Work order:
The records are set out below this line. Return exactly the lines from the one containing "Uitproberen" through the last, and exclude the pictures.

Supplied material:
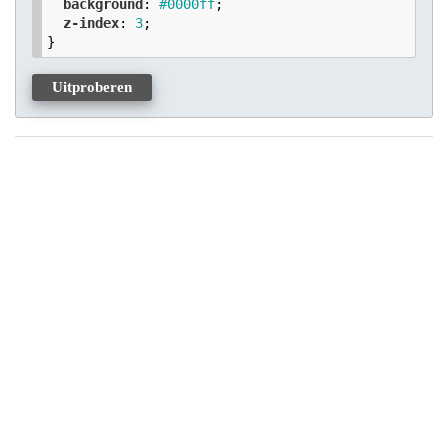
background
: 
#0000ff
;

z-index
: 
3
;

}
Uitproberen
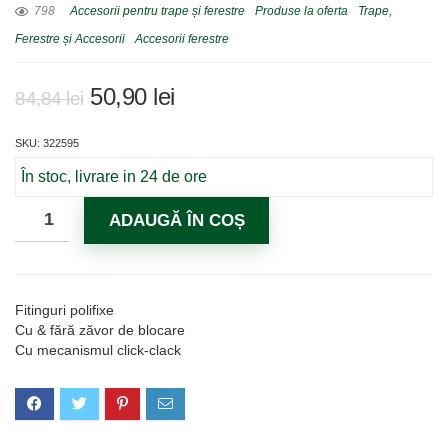
798
Accesorii pentru trape și ferestre
Produse la oferta
Trape,
Ferestre și Accesorii
Accesorii ferestre
Prețul
Prețul
50,90
lei
84,84
lei
inițial
curent
SKU: 322595
a
este:
fost:
50,90 lei.
În stoc, livrare in 24 de ore
84,84 lei.
ADAUGĂ ÎN COȘ
Fitinguri polifixe
Cu & fără zăvor de blocare
Cu mecanismul click-clack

Output below:
Uitproberen
798
Accesorii pentru trape și ferestre
Produse la oferta
Trape,
Ferestre și Accesorii
Accesorii ferestre
Prețul
Prețul
50,90
lei
84,84
lei
inițial
curent
SKU: 322595
a
este:
fost:
50,90 lei.
În stoc, livrare in 24 de ore
84,84 lei.
ADAUGĂ ÎN COȘ
Fitinguri polifixe
Cu & fără zăvor de blocare
Cu mecanismul click-clack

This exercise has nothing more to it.